(Ninjas as I was researching this...)Top of my search for "typical satellite collision" for actual details was:
https://en.wikipedia.org/wiki/2009_satellite_collision"...until then, all accidental hypervelocity collisions had involved a satellite and a piece of space debris."
Note the debris patterns shown as quickly developing in the illustrations. Each satellite effectively fired a narrow shotgun (choked!) blast very much in the direction they were already going as they crossed. Not any significant down-and-up component because there was
much orbital velocity involved. (You have to nudge an orbit up or down quite a lot to easily reach air-scraping perigree, or get sufficiently raised apogee, and I doubt even head-on there'd be a neat
total velocity nullification for most of the fractured and thrown-off fragments.)
"
By December 2011, many pieces of the debris were in an observable orbital decay towards Earth, and were expected to burn up in the atmosphere within one to two years.

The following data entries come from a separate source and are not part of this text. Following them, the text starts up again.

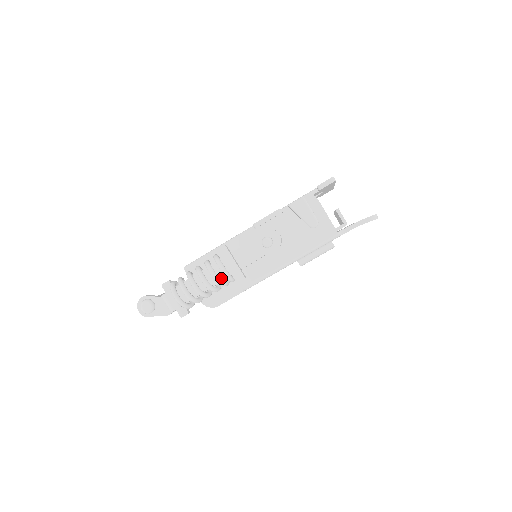
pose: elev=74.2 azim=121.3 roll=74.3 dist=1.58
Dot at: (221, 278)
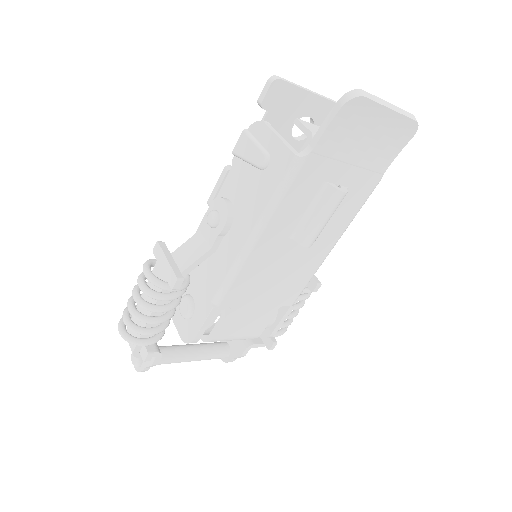
Dot at: (159, 289)
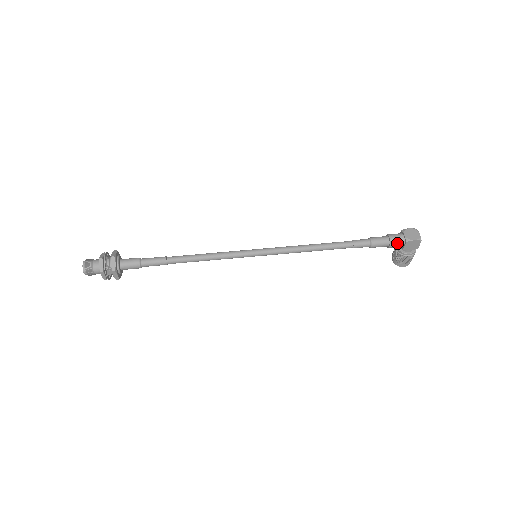
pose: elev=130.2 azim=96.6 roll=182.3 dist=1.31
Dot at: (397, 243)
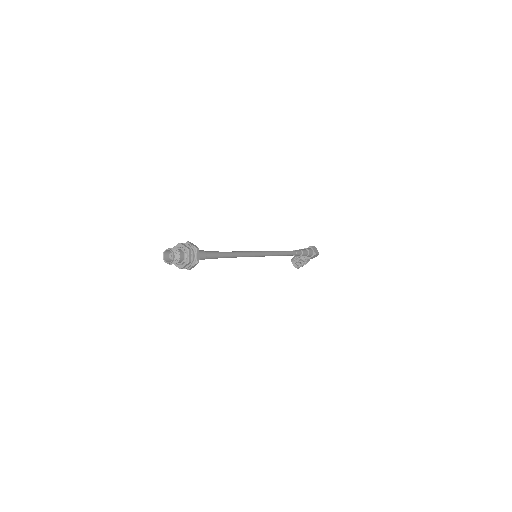
Dot at: (311, 255)
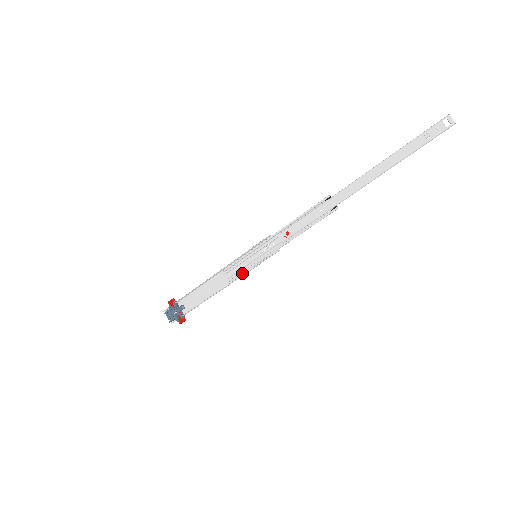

By January 2014, 24% of the known debris had actually decayed.[citation needed] In 2016, Space News listed the collision as the second biggest fragmentation event in history, with Kosmos-2251 and Iridium 33 producing respectively 1,668 and 628 pieces of catalogued debris, of which 1,141 and 364 pieces of tracked debris
remain in orbit as of January 2016 [needs update]"
Two years, five years, seven years and counting, there were still 65% of the (large enough to know about) bits.
(And, at the bottom, a link to a
Laser Broom. Not sure if there's any further development on that concept.)